What to work on: Can you reproduce the material below line for line, omitting the pictures?

Available data:
Content starts

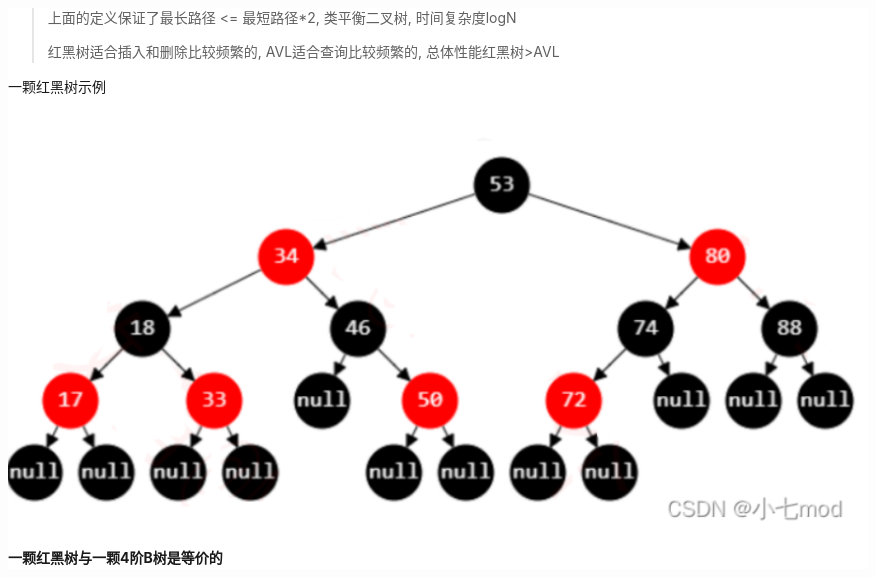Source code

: > 上面的定义保证了最长路径 <= 最短路径*2, 类平衡二叉树, 时间复杂度logN
>
> 红黑树适合插入和删除比较频繁的, AVL适合查询比较频繁的, 总体性能红黑树>AVL

一颗红黑树示例

![1679888099390](image/Java集合和基础/1679888099390.png)

**一颗红黑树与一颗4阶B树是等价的**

Content ends

Expected answer:
Source code

: > 上面的定义保证了最长路径 <= 最短路径*2, 类平衡二叉树, 时间复杂度logN
>
> 红黑树适合插入和删除比较频繁的, AVL适合查询比较频繁的, 总体性能红黑树>AVL

一颗红黑树示例

![1679888099390](image/Java集合和基础/1679888099390.png)

**一颗红黑树与一颗4阶B树是等价的**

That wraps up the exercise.